Following the removal of the posts and his account suspension, Engel initiated legal proceedings against Facebook, seeking reinstatement of the posts. Engle argued that Facebook acted “unlawfully” by violating his right to freedom of expression under Article 10 ECHR, as Facebook had a “duty of care” to protect users’ freedom of expression due to its “enormous reach”. At the outset, the Court first held that while Article 10 ECHR does not have a “direct horizontal effect”, it does have “indirect effect” in the relationship between the parties, with the Court citing recent Dutch case law on the point (see, for example, IRIS 2021-9/28). In this regard, the Court noted that Engel’s right to freedom of expression must be balanced against Facebook’s right to property, which incorporates Facebook being “in principle” free to determine the rules for the use of its platform.

The Court then examined whether Facebook violated Engel’s freedom of expression through the application of its Covid-19 disinformation policy. In this regard, the Court held that Facebook had legitimate reasons for restricting Engel’s freedom of expression, especially as Facebook had issued its COVID-19 policies in response to a call from the European Commission and international health organisations to combat disinformation about Covid-19, with the aim of protecting the safety and public health of the public. Further, Engel’s right to freedom of expression does not include a right to use the Facebook platform to express all his views on Covid-19, and the mere fact that Facebook has a “very large reach” is irrelevant. In particular,  it is not the case that Engel has no other avenues to express his views on Covid-19 policy.

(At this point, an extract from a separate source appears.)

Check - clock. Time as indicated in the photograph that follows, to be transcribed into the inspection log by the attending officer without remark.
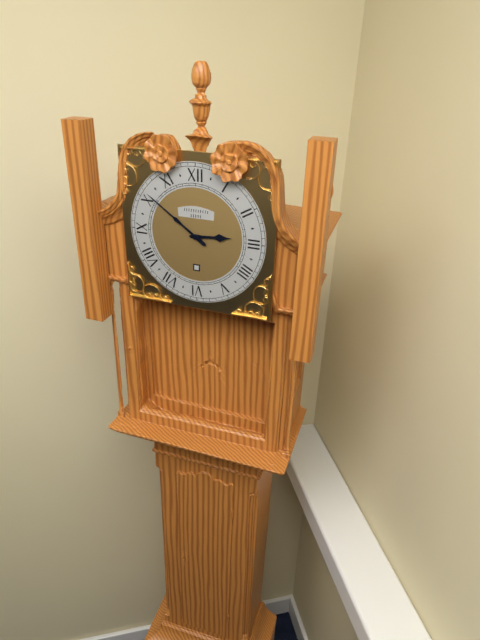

Notably, the Court admitted that in ”specific cases, application of the policy may lead to correct messages being deleted”, but nonetheless, Facebook may “reasonably rely” on the expertise of experts from various health organisations and governments in determining its Covid-19 disinformation policy.

Finally, the Court considered whether the deleted posts had been correctly removed by Facebook under its terms of service. The Court examined the posts, and held that Facebook was entitled to consider that Engel’s statements (a) about the Pfizer vaccine, violated Facebook’s rules on questioning the safety of vaccines; (b) recommending Ivermectin as a remedy for Covid, violated Facebook’s rules as it is not an approved remedy for Covid-19; and (c) that Covid-19 is “not a killer virus”, violated Facebook’s rule on downplaying the seriousness of Covid-19. Therefore, the Court concluded that Facebook had not acted unlawfully, was entitled to remove the posts, and that there had been no violation of Engel’s freedom of expression.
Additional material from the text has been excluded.